By Sarrah Peters, News Editor
On Monday, April 9, the Etowah County Mega Sports Complex Authority held a meeting inviting legislators and the community to weigh in on a proposed bill that will dissolve the authority. In addition to authority members, the Etowah County Tourism Board, members of the Rainbow City Council, members of the Etowah County Commission, the mayors of Rainbow City, Southside, Hokes Bluff and Attalla and locals attended the meeting.
The proposed legislation seeks to dissolve the authority and give the tourism board control over the project. Despite questions over why the legislation wants to do this, only District 28 State Representative attended the meeting. District 10 State Senator Andrew Jones, District 30 State Representative Craig Lipscomb and District 29 State Representative Becky Nordgren, designated as the point of contact for the bill, were not present.
Authority member Craig Ford commended Isbell for his attendance and criticized the absent legislation members.
“We are talking about children playing sports in Etowah County and economic development and a new road,” said Ford. “That’s unacceptable.”
Authority members raised concerns that the proposed legislation will halt progress on the project. Since its start, the authority has purchased 140 acres of land for the complex. It has begun the process of establishing the first phase of construction that would build six to eight soccer fields, allowing for games and tournaments to be held in Etowah County. Due to the poor condition of existing local soccer fields, many local teams are forced to travel to compete, as competitors refuse to use the local fields.
The City of Rainbow City had agreed to build a road as an entryway to the complex that would also serve to alleviate traffic concerns near Rainbow Middle School and John Jones Elementary School.
“Rainbow City has made a gigantic commitment to this project,” said authority Chairman Ralph Burke
However, Rainbow City Mayor John Calhoun said that Rainbow City would not complete the road project if the bill is passed.

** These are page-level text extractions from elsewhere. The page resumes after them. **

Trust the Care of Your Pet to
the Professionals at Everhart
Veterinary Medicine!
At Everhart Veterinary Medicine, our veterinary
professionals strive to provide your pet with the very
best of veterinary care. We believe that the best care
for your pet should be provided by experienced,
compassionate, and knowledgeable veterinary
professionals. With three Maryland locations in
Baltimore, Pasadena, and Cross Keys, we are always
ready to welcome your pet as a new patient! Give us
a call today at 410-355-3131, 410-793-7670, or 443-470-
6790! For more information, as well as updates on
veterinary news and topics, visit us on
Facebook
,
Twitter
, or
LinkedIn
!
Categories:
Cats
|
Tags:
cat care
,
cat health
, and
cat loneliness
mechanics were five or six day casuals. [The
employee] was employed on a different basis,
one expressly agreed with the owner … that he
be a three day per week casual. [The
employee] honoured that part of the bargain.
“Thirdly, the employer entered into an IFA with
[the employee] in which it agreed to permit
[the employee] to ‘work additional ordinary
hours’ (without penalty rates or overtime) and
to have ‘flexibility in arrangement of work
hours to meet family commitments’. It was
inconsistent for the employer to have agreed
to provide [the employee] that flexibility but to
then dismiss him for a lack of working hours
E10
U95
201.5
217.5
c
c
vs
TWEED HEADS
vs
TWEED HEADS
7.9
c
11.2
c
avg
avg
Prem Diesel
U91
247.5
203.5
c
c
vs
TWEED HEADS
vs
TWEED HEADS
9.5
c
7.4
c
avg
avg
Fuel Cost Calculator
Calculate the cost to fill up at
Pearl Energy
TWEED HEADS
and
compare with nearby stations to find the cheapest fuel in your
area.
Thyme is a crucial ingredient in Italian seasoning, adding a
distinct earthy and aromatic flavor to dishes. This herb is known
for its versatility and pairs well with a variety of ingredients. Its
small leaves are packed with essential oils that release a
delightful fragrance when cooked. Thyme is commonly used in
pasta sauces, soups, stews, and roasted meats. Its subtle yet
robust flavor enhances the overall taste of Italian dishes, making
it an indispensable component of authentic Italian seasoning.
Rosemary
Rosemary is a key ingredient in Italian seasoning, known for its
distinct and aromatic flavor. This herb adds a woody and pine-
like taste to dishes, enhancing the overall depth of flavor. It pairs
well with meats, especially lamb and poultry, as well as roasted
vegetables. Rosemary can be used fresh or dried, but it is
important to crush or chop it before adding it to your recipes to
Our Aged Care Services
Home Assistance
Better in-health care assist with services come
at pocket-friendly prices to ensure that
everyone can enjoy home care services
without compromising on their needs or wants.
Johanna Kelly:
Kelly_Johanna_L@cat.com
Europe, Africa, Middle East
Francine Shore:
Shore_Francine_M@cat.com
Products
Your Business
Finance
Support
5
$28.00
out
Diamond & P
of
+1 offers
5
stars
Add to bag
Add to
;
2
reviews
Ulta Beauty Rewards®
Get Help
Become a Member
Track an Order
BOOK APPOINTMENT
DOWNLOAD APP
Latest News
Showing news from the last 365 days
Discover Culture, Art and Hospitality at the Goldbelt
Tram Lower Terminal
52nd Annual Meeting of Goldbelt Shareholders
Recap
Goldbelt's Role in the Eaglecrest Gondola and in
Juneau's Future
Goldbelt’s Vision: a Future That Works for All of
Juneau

Calhoun reported that Jones had said he would not support the sports complex. Jones could not be reached for comment.
Calhoun said that “the rug was pulled out from under them,” because no one approached Rainbow City about the possibility of the proposed bill before it was publicized.

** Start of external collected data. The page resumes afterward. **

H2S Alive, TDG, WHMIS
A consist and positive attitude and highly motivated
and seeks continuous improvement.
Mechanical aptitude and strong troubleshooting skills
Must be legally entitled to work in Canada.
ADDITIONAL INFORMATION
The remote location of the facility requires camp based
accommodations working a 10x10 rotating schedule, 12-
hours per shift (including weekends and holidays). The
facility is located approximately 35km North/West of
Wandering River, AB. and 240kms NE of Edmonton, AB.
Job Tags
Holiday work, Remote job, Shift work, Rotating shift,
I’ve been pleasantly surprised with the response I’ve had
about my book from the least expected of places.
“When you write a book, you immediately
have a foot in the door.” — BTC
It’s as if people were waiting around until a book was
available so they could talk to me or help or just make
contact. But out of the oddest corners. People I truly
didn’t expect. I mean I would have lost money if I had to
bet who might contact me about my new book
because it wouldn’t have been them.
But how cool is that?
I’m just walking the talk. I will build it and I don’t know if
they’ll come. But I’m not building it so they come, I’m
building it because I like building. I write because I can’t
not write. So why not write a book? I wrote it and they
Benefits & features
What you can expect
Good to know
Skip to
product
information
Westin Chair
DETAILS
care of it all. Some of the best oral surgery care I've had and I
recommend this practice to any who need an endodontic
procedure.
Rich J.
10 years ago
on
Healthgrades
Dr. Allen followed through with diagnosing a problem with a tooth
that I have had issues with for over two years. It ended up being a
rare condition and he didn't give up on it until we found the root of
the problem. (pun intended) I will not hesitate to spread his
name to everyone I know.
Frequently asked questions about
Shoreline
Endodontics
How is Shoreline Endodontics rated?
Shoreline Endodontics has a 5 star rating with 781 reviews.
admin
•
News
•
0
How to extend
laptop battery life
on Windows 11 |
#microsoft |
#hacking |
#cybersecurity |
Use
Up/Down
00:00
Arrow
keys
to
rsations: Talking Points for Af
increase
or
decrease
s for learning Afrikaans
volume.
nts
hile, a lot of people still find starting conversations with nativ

Rainbow City was not the only involved party blindsided by the bill. The authority and tourism board were unaware of the proposed changes as well. Members of the tourism board seemed unsure whether the bill would entail them appointing a new sports complex authority that reports to them or if the project would be in their hands.
“The only reason to do legislation is to create something good or is to stop something bad,” said Rainbow City Councilman Tim Ramsey. “This does neither. I go back to the question [of] why. Why is this coming and what is the benefit of it? If tourism needs to be behind this, they can be behind this. There’s no reason why this board can’t exist. If this bill jeopardizes the idea that Rainbow City is going to be behind the project, if it jeopardizes the idea of anything else, why would you do this bill? What does it benefit?”
The legislative delegation had raised issues about transparency.
“If they are talking about transparency, okay,” said Ramsey. “I pretty sure it’s been pretty transparent. If not, get it to the point where you are happy with the transparency of it. There is no reason to dissolve this board and take the chance that it’s going to be a legal matter, take the chance that it’s going to stop Rainbow City, take the chance that it’s going to delay soccer fields. There’s no reason. There’s no good in this bill.”
As far as transparency, many seemed confused about why the delegation would not be able to be kept up-to-date on authority actions by the members they appoint to the board.
Questions were raised about the motives behind the bill, with some suggesting that it was a political vendetta against Ford. Ford said that if that is the case, he would rather resign then let the project fall apart after all the time, effort and money invested into it.
Ford was among many to strongly encourage Isbell to not sign the bill.
“You single-handedly, by not signing your name, kills this legislation,” he said.